We have written previously why investors should examine their own investment process before wholeheartedly embracing this approach of ‘piggyback’ or ‘coattail’ investing. A recent article in the Wall Street Journal by Dana Cimilluca illustrates how some large investors have been burned trying to bottom fish recently in the financial sector. The subprime mortgage fiasco and the subsequent credit crisis has made a number of supposedly smart investors look pretty dumb.

The danger for individual investors is evident. If you had blindly followed the so-called ‘smart money’ into any number of financial stocks in the past couple months you would in all likelihood be sitting on unrealized losses. There will be a bottom in financial stocks some time, there always is. Some of these bottom fishing candidates may turnaround, others might not make it. The question is whether you will have the patience, and capital, to withstand the volatility in the meantime.

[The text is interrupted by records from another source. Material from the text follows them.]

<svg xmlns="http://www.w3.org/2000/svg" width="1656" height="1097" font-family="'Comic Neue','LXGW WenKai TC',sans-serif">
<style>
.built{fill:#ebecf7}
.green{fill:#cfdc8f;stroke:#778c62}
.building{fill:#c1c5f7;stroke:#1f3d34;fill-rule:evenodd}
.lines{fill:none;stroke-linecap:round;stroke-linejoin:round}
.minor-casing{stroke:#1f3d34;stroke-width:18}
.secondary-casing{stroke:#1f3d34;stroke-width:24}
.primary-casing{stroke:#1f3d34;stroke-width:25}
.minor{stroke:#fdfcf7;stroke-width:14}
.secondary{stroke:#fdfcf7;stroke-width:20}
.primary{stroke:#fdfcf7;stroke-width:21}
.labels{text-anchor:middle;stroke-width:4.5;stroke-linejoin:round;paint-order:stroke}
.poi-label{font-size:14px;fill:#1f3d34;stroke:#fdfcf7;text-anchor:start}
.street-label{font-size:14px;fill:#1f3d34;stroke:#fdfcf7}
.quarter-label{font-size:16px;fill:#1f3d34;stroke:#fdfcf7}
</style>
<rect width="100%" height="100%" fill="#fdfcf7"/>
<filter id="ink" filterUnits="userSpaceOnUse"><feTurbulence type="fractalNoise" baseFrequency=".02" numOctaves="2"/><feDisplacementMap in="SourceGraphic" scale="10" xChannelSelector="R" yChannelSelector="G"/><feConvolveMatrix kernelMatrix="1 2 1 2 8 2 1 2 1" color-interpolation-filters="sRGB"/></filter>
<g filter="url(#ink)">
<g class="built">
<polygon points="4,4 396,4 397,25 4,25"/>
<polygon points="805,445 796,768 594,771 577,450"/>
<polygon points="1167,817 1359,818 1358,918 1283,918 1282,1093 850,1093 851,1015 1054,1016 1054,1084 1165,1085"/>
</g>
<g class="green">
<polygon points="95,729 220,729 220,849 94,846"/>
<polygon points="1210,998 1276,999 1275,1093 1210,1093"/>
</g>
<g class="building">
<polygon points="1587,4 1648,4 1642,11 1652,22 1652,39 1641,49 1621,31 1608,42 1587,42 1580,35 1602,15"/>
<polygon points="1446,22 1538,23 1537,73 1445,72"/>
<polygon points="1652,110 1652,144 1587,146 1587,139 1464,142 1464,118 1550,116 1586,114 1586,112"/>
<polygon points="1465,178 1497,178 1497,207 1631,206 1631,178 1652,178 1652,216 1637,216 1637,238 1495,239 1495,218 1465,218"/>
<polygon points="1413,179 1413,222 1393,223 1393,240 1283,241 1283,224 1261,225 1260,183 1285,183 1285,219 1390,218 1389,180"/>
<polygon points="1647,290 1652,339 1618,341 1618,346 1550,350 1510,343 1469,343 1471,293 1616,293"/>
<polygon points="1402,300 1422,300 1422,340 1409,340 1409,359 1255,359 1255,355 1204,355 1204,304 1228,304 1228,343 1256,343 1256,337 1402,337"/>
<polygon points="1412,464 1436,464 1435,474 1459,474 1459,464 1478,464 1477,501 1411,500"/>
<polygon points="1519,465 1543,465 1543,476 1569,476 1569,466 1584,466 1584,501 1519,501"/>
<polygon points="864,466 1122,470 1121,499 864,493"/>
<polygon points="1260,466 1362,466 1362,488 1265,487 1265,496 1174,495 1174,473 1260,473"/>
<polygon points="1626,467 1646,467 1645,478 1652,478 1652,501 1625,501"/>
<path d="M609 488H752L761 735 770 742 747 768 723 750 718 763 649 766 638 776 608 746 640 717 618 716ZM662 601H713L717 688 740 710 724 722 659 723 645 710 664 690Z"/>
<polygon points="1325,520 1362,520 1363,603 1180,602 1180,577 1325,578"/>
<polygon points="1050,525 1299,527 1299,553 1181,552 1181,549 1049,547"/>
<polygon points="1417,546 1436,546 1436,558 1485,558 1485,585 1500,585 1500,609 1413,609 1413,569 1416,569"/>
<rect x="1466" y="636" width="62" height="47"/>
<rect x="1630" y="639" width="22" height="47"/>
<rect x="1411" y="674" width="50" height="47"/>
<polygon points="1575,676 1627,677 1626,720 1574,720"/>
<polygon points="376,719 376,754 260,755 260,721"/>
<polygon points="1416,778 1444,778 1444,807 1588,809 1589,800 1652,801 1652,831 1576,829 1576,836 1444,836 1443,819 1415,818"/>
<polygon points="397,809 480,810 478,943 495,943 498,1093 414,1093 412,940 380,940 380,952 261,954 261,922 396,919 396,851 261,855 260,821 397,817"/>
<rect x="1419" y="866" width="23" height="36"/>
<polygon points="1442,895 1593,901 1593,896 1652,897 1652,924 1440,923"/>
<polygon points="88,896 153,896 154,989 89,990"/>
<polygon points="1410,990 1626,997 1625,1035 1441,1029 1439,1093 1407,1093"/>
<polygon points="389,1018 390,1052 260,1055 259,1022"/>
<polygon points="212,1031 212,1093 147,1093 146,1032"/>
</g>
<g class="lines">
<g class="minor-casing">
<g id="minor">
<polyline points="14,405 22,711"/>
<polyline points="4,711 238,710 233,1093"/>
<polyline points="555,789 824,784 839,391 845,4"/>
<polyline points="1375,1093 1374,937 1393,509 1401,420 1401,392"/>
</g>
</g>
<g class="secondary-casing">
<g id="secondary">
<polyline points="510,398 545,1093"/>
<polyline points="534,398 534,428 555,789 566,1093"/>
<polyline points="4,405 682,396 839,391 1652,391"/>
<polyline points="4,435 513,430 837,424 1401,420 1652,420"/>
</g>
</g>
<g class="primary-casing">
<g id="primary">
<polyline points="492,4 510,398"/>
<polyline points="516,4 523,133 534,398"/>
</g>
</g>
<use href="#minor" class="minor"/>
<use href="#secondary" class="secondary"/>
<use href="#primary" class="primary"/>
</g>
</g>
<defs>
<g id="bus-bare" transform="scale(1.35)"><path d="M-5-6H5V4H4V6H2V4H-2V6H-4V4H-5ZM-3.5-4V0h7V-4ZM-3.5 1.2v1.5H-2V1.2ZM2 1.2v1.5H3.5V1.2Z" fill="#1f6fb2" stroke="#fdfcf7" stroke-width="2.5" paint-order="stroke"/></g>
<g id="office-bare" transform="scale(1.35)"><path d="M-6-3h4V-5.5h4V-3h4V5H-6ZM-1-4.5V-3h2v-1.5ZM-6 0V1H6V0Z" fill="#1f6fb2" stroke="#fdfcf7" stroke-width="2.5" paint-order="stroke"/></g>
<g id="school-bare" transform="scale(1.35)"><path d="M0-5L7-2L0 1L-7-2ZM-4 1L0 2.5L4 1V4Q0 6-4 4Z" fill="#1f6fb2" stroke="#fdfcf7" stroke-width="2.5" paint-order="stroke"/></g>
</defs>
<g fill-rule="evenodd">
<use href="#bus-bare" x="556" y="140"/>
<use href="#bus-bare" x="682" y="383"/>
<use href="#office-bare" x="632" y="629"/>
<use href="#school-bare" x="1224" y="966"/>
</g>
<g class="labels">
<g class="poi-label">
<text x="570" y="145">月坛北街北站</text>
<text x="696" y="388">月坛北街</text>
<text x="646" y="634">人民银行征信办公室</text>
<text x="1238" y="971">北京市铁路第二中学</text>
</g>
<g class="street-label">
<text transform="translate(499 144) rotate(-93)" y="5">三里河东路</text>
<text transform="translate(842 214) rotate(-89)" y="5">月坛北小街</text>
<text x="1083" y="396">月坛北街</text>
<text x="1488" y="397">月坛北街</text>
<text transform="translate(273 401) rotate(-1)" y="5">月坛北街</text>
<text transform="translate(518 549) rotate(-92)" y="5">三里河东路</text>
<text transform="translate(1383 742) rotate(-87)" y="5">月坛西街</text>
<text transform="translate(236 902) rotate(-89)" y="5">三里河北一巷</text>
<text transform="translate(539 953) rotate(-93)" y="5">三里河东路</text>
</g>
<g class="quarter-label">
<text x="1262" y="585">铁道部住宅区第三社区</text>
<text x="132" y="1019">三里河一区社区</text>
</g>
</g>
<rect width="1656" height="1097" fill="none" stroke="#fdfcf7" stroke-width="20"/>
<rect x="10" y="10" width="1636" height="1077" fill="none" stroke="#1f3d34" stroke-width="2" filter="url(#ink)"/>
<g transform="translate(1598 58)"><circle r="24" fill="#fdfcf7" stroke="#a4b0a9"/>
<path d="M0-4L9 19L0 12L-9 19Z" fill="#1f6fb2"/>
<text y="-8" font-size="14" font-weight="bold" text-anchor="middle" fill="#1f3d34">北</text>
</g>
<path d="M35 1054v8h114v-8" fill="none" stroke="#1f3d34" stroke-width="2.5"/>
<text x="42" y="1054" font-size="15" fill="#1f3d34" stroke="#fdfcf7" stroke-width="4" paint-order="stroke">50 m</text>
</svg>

That is not to say there is not something to be learned from the moves of prominent investors. The ongoing challenge for investors, large and small alike, always is to how to generate your own original investment ideas. Otherwise when difficult times occur, and they will, how else will you know how to react? If you are looking to the pages of the Wall Street Journal or your favorite blogs for stock picks, you will in all likelihood be disappointed.